Kent school group ambushed at gunpoint in Africa, headmaster says

Dar Es Salaam Image copyright AP
Image caption The British High Commission in Dar es Salaam was told about the robbery

Pupils and staff on a school trip in Africa were forced from a vehicle at gunpoint in a roadside ambush, their head teacher has said.

The group of 14 teenagers, aged 15 to 18, and two members of staff, from Cranbrook School in Kent, were held up in the Tabora region of Tanzania.

Headmaster John Weeds said money, cameras and mobile phones were taken.

He said the regional police commissioner assigned a police escort to the group for the rest of the trip.

Mr Weeds added that the grammar school would not be deterred from taking pupils to east Africa again.

'Shaken but unharmed'

Cranbrook School has been sending students there for about 30 years to work with local people on aid-related projects and learn about their culture.

Mr Weeds said the pupils, who were on a four-week trip last month, were shaken but uninjured in the robbery.

The British High Commission in Dar es Salaam was informed about the incident, he added.

"The vehicle was not targeted, and there were a number of other local people in the same queue of traffic involved.
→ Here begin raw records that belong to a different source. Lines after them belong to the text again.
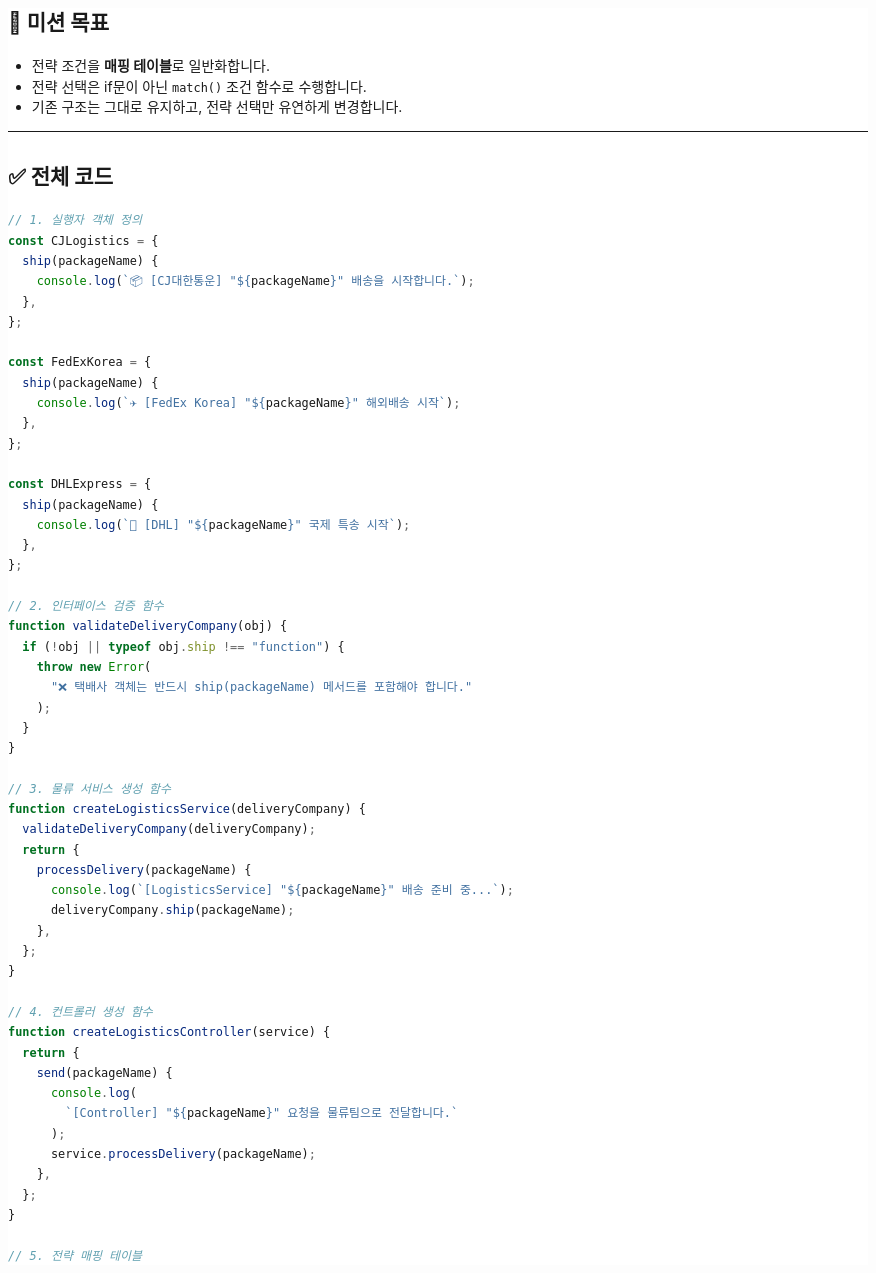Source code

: 
## 🎯 미션 목표

- 전략 조건을 **매핑 테이블**로 일반화합니다.
- 전략 선택은 if문이 아닌 `match()` 조건 함수로 수행합니다.
- 기존 구조는 그대로 유지하고, 전략 선택만 유연하게 변경합니다.

---

## ✅ 전체 코드

```js
// 1. 실행자 객체 정의
const CJLogistics = {
  ship(packageName) {
    console.log(`📦 [CJ대한통운] "${packageName}" 배송을 시작합니다.`);
  },
};

const FedExKorea = {
  ship(packageName) {
    console.log(`✈️ [FedEx Korea] "${packageName}" 해외배송 시작`);
  },
};

const DHLExpress = {
  ship(packageName) {
    console.log(`🚀 [DHL] "${packageName}" 국제 특송 시작`);
  },
};

// 2. 인터페이스 검증 함수
function validateDeliveryCompany(obj) {
  if (!obj || typeof obj.ship !== "function") {
    throw new Error(
      "❌ 택배사 객체는 반드시 ship(packageName) 메서드를 포함해야 합니다."
    );
  }
}

// 3. 물류 서비스 생성 함수
function createLogisticsService(deliveryCompany) {
  validateDeliveryCompany(deliveryCompany);
  return {
    processDelivery(packageName) {
      console.log(`[LogisticsService] "${packageName}" 배송 준비 중...`);
      deliveryCompany.ship(packageName);
    },
  };
}

// 4. 컨트롤러 생성 함수
function createLogisticsController(service) {
  return {
    send(packageName) {
      console.log(
        `[Controller] "${packageName}" 요청을 물류팀으로 전달합니다.`
      );
      service.processDelivery(packageName);
    },
  };
}

// 5. 전략 매핑 테이블
```
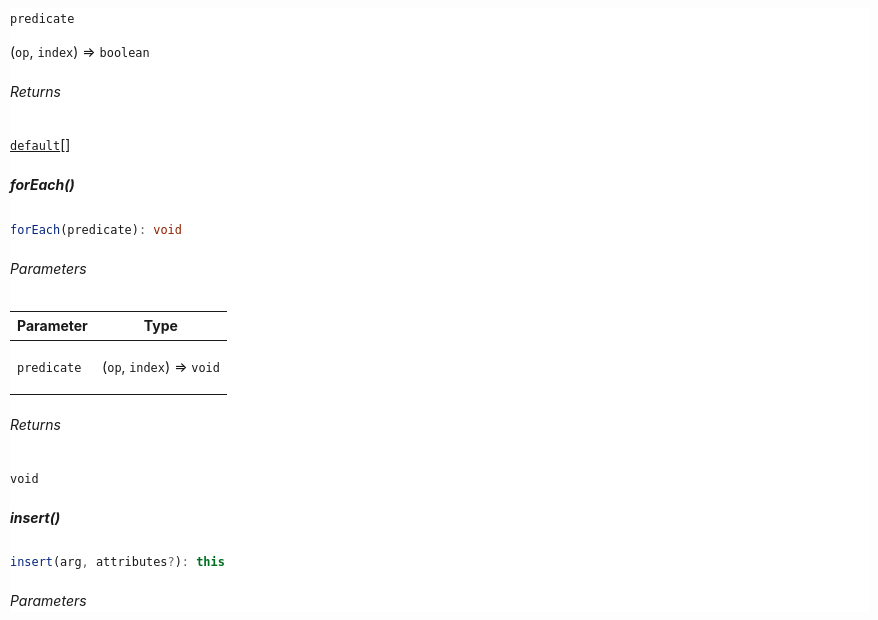 `predicate`

</td>
<td>

(`op`, `index`) => `boolean`

</td>
</tr>
</tbody>
</table>

###### Returns

[`default`](Op/index.md#default)[]

##### forEach()

```ts
forEach(predicate): void
```

###### Parameters

<table>
<thead>
<tr>
<th>Parameter</th>
<th>Type</th>
</tr>
</thead>
<tbody>
<tr>
<td>

`predicate`

</td>
<td>

(`op`, `index`) => `void`

</td>
</tr>
</tbody>
</table>

###### Returns

`void`

##### insert()

```ts
insert(arg, attributes?): this
```

###### Parameters

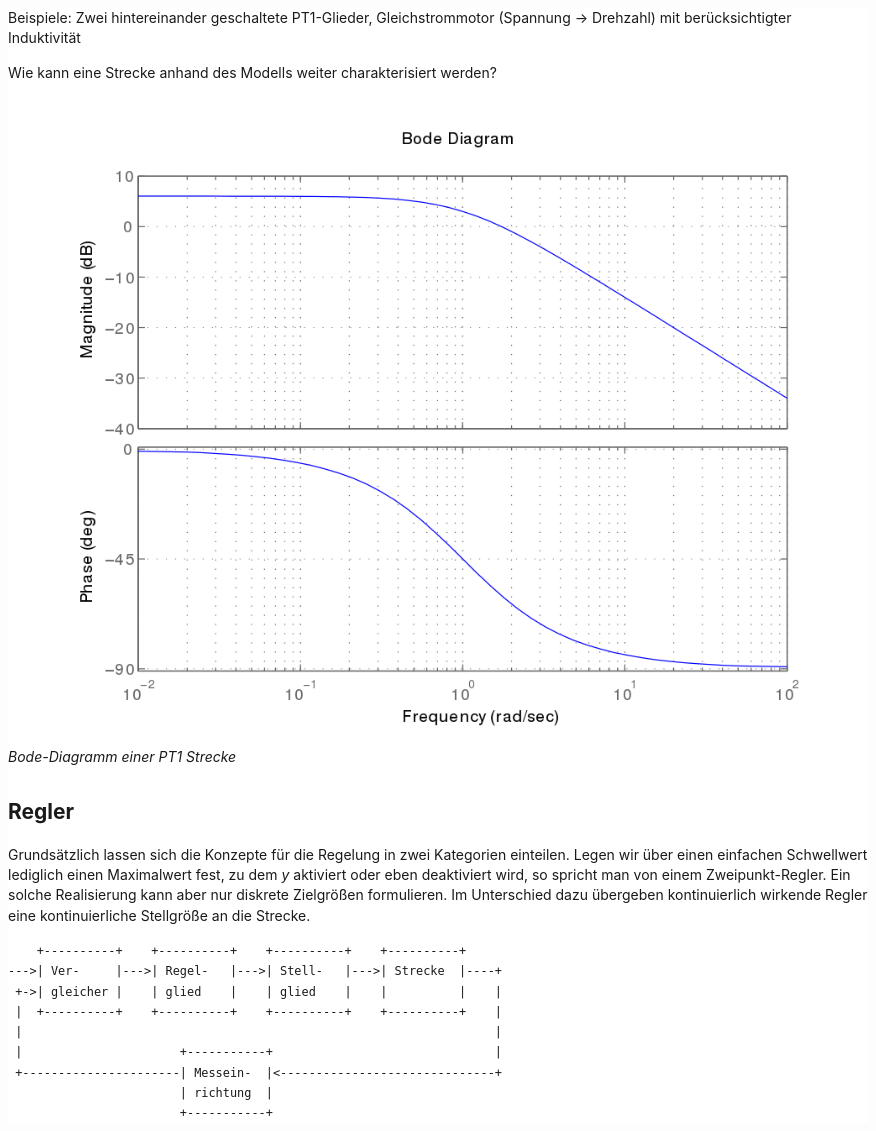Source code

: Beispiele: Zwei hintereinander geschaltete PT1-Glieder, Gleichstrommotor (Spannung → Drehzahl) mit berücksichtigter Induktivität

Wie kann eine Strecke anhand des Modells weiter charakterisiert werden?

![RoboterSystem](./image/11_Regelungstechnik/Bode_PT1.png)
_Bode-Diagramm einer PT1 Strecke_

## Regler

Grundsätzlich lassen sich die Konzepte für die Regelung in zwei Kategorien einteilen. Legen wir über einen einfachen Schwellwert lediglich einen Maximalwert fest, zu dem $y$ aktiviert oder eben deaktiviert wird, so spricht man von einem Zweipunkt-Regler. Ein solche Realisierung kann aber nur diskrete Zielgrößen formulieren. Im Unterschied dazu übergeben kontinuierlich wirkende Regler eine kontinuierliche Stellgröße an die Strecke.


```ascii
    +----------+    +----------+    +----------+    +----------+
--->| Ver-     |--->| Regel-   |--->| Stell-   |--->| Strecke  |----+
 +->| gleicher |    | glied    |    | glied    |    |          |    |
 |  +----------+    +----------+    +----------+    +----------+    |
 |                                                                  |
 |                      +-----------+                               |
 +----------------------| Messein-  |<------------------------------+
                        | richtung  |
                        +-----------+
```     
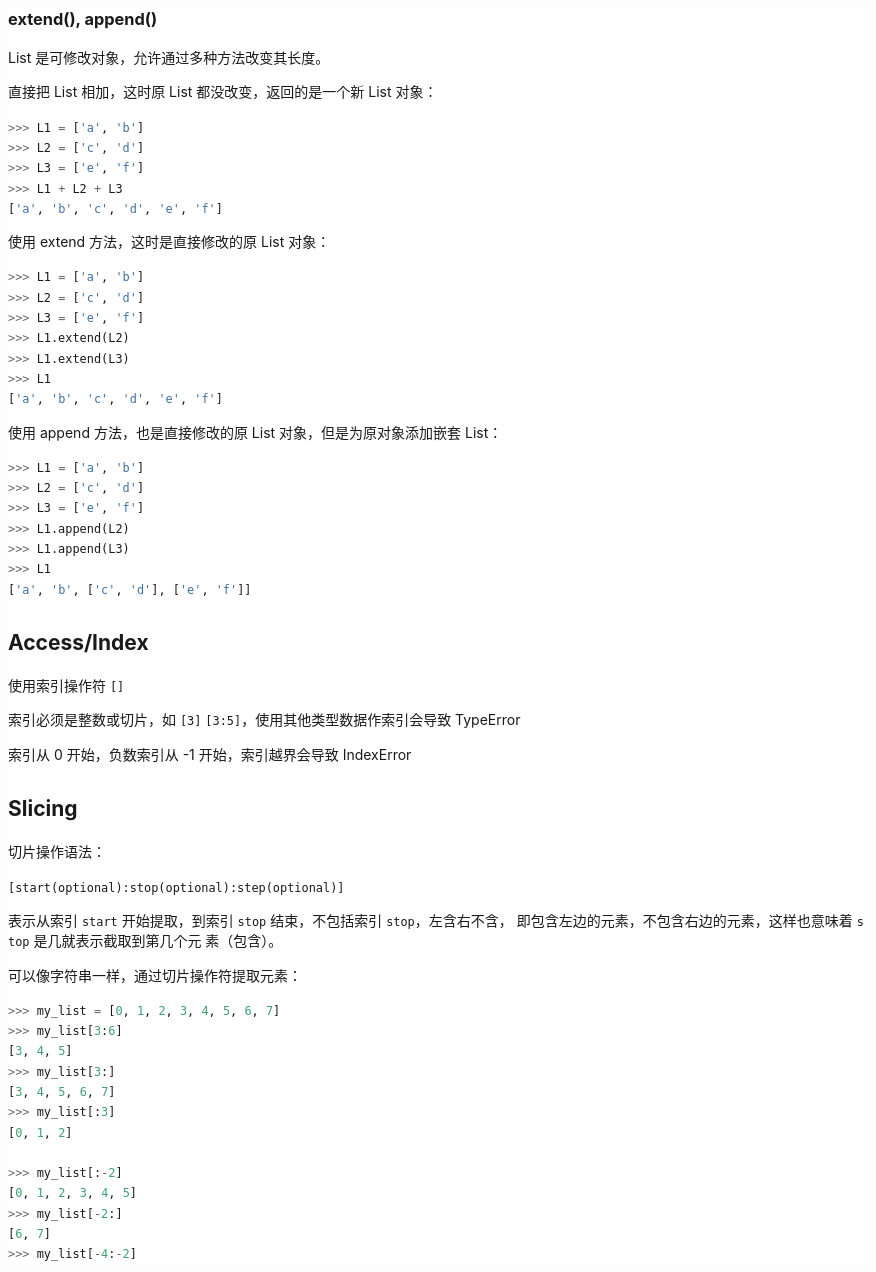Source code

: ### extend(), append()

List 是可修改对象，允许通过多种方法改变其长度。

直接把 List 相加，这时原 List 都没改变，返回的是一个新 List 对象：
```python
>>> L1 = ['a', 'b']
>>> L2 = ['c', 'd']
>>> L3 = ['e', 'f']
>>> L1 + L2 + L3
['a', 'b', 'c', 'd', 'e', 'f']
```

使用 extend 方法，这时是直接修改的原 List 对象：
```python
>>> L1 = ['a', 'b']
>>> L2 = ['c', 'd']
>>> L3 = ['e', 'f']
>>> L1.extend(L2)
>>> L1.extend(L3)
>>> L1
['a', 'b', 'c', 'd', 'e', 'f']
```

使用 append 方法，也是直接修改的原 List 对象，但是为原对象添加嵌套 List：
```python
>>> L1 = ['a', 'b']
>>> L2 = ['c', 'd']
>>> L3 = ['e', 'f']
>>> L1.append(L2)
>>> L1.append(L3)
>>> L1
['a', 'b', ['c', 'd'], ['e', 'f']]
```

## Access/Index

使用索引操作符 `[]`

索引必须是整数或切片，如 `[3]` `[3:5]`，使用其他类型数据作索引会导致 TypeError

索引从 0 开始，负数索引从 -1 开始，索引越界会导致 IndexError

## Slicing

切片操作语法：

`[start(optional):stop(optional):step(optional)]`

表示从索引 `start` 开始提取，到索引 `stop` 结束，不包括索引 `stop`，左含右不含，
即包含左边的元素，不包含右边的元素，这样也意味着 `stop` 是几就表示截取到第几个元
素（包含）。

可以像字符串一样，通过切片操作符提取元素：
```python
>>> my_list = [0, 1, 2, 3, 4, 5, 6, 7]
>>> my_list[3:6]
[3, 4, 5]
>>> my_list[3:]
[3, 4, 5, 6, 7]
>>> my_list[:3]
[0, 1, 2]

>>> my_list[:-2]
[0, 1, 2, 3, 4, 5]
>>> my_list[-2:]
[6, 7]
>>> my_list[-4:-2]
```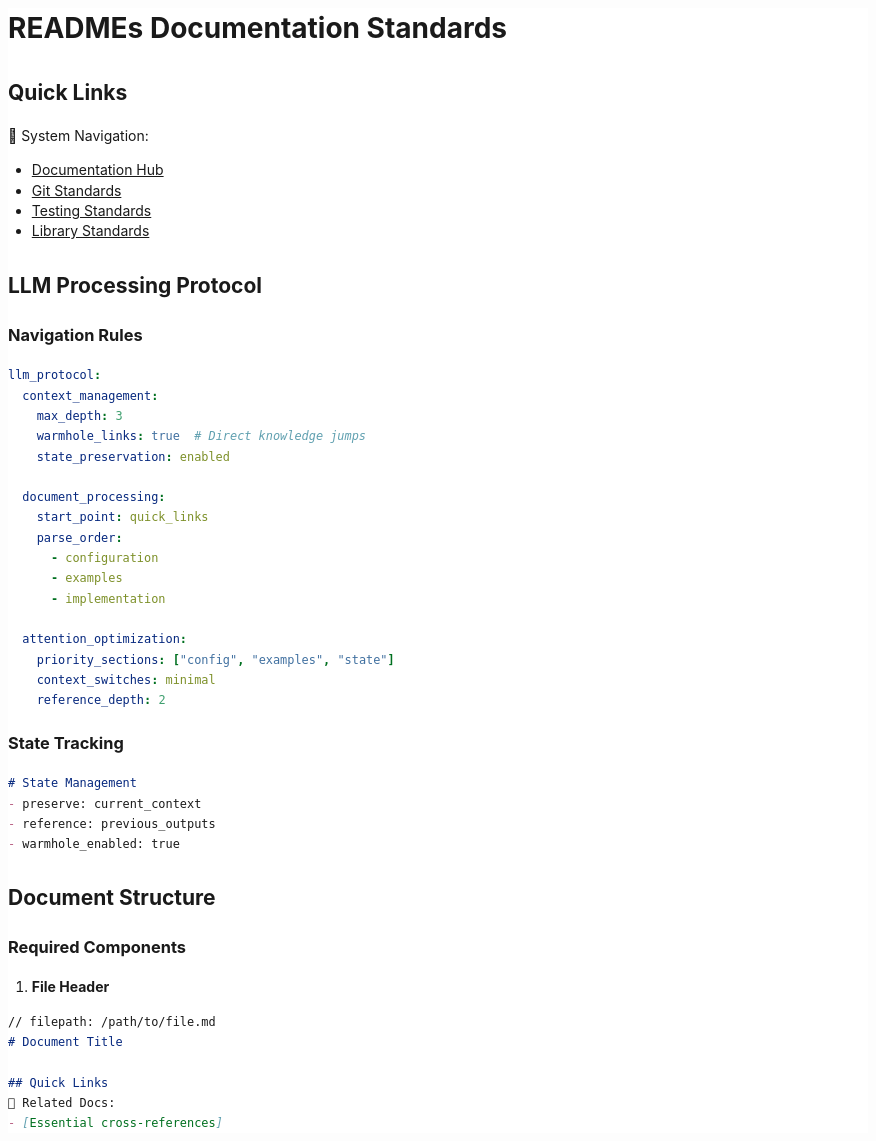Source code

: # READMEs Documentation Standards

## Quick Links
📘 System Navigation:
- [Documentation Hub](Rdm_documentation.md)
- [Git Standards](Rdm_git.md#best-practices)
- [Testing Standards](Rdm_testing.md#testing-methods)
- [Library Standards](Rdm_external_libraries.md#integration-methods)

## LLM Processing Protocol

### Navigation Rules
```yaml
llm_protocol:
  context_management:
    max_depth: 3
    warmhole_links: true  # Direct knowledge jumps
    state_preservation: enabled
  
  document_processing:
    start_point: quick_links
    parse_order:
      - configuration
      - examples
      - implementation
    
  attention_optimization:
    priority_sections: ["config", "examples", "state"]
    context_switches: minimal
    reference_depth: 2
```

### State Tracking
```markdown
# State Management
- preserve: current_context
- reference: previous_outputs
- warmhole_enabled: true
```

## Document Structure

### Required Components
1. **File Header**
```markdown
// filepath: /path/to/file.md
# Document Title

## Quick Links
📘 Related Docs:
- [Essential cross-references]
```
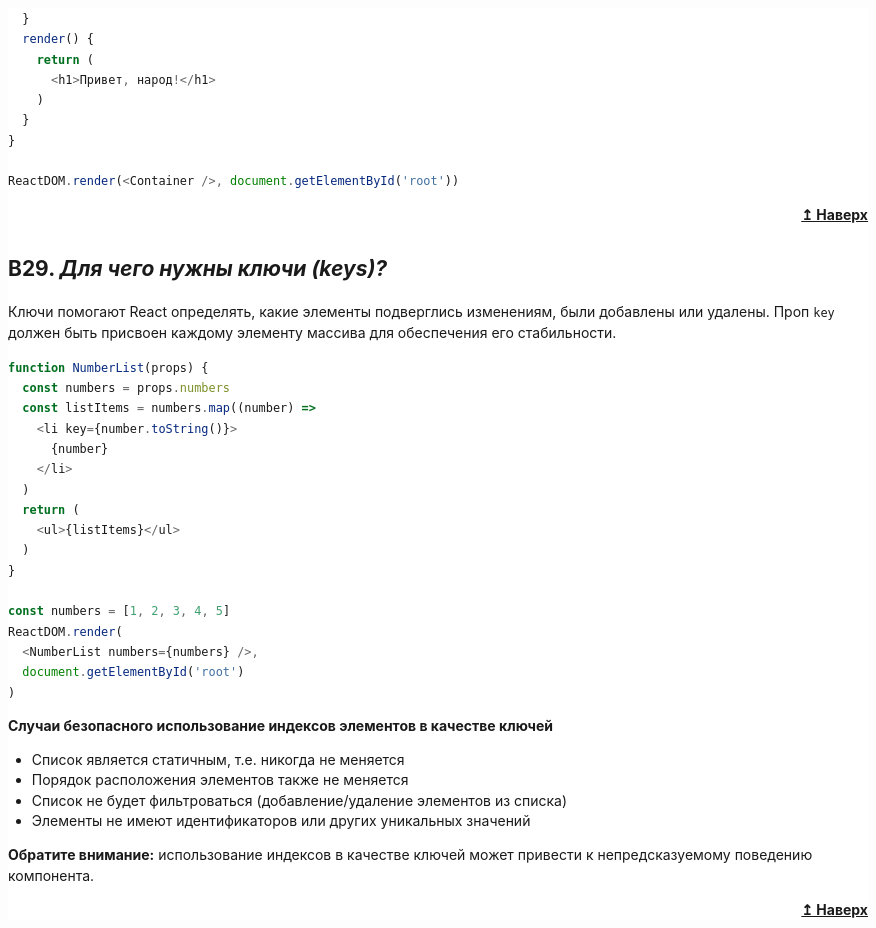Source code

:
 ```js
  }
  render() {
    return (
      <h1>Привет, народ!</h1>
    )
  }
}

ReactDOM.render(<Container />, document.getElementById('root'))
```

<div align="right">
    <b><a href="#">↥ Наверх</a></b>
</div>

## В29. ***Для чего нужны ключи (keys)?***

Ключи помогают React определять, какие элементы подверглись изменениям, были добавлены или удалены. Проп `key` должен быть присвоен каждому элементу массива для обеспечения его стабильности.

```js
function NumberList(props) {
  const numbers = props.numbers
  const listItems = numbers.map((number) =>
    <li key={number.toString()}>
      {number}
    </li>
  )
  return (
    <ul>{listItems}</ul>
  )
}

const numbers = [1, 2, 3, 4, 5]
ReactDOM.render(
  <NumberList numbers={numbers} />,
  document.getElementById('root')
)
```

**Случаи безопасного использование индексов элементов в качестве ключей**

* Список является статичным, т.е. никогда не меняется
* Порядок расположения элементов также не меняется
* Список не будет фильтроваться (добавление/удаление элементов из списка)
* Элементы не имеют идентификаторов или других уникальных значений

**Обратите внимание:** использование индексов в качестве ключей может привести к непредсказуемому поведению компонента.

<div align="right">
    <b><a href="#">↥ Наверх</a></b>
</div>
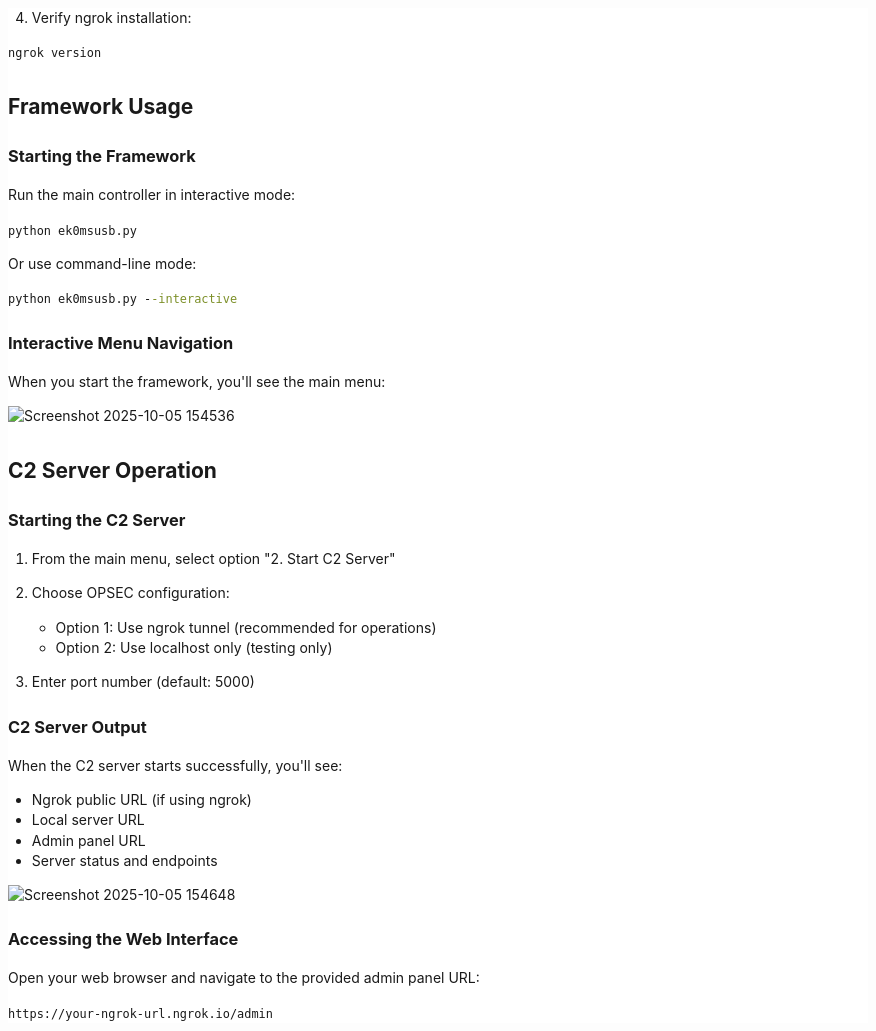 4. Verify ngrok installation:
```cmd
ngrok version
```


## Framework Usage

### Starting the Framework

Run the main controller in interactive mode:

```cmd
python ek0msusb.py
```

Or use command-line mode:
```cmd
python ek0msusb.py --interactive
```

### Interactive Menu Navigation

When you start the framework, you'll see the main menu:

<img width="1143" height="593" alt="Screenshot 2025-10-05 154536" src="https://github.com/user-attachments/assets/f7657463-1849-4008-b4e8-b6f2acdac4b4" />

## C2 Server Operation

### Starting the C2 Server

1. From the main menu, select option "2. Start C2 Server"
2. Choose OPSEC configuration:
   - Option 1: Use ngrok tunnel (recommended for operations)
   - Option 2: Use localhost only (testing only)

3. Enter port number (default: 5000)

### C2 Server Output

When the C2 server starts successfully, you'll see:

- Ngrok public URL (if using ngrok)
- Local server URL
- Admin panel URL
- Server status and endpoints

<img width="714" height="718" alt="Screenshot 2025-10-05 154648" src="https://github.com/user-attachments/assets/2d9760aa-22e0-4d66-9427-2342c5f62096" />

### Accessing the Web Interface

Open your web browser and navigate to the provided admin panel URL:
```
https://your-ngrok-url.ngrok.io/admin
```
It wasn't just about the students," he said.

"The students were fine. There is no accounting for the emotional effect of such an episode as that is difficult to diagnose, but they came back in high spirits."

'Broadening horizons'

He said the school would review what had happened, but was very enthusiastic about sending students to the developing world.

"It's a very valuable way of broadening horizons," he said.

Mr Weeds also praised the response of the Tanzanian police to the robbery.

He said four men had admitted robbery, and added: "We understand that the police have got to the bottom of who was responsible."

The parents of the students involved have been informed.

Travel advice from the Foreign and Commonwealth Office (FCO) is that most visits to Tanzania are trouble-free, but violent and armed crime is increasing and there is an underlying terrorism threat.

The FCO referred to a recent acid attack on two British women in Zanzibar, violent disturbances in the district of Mtwara and two recent ferry disasters, and urged British nationals to follow its safety and security advice.

It said about 75,000 British nationals visited Tanzania each year.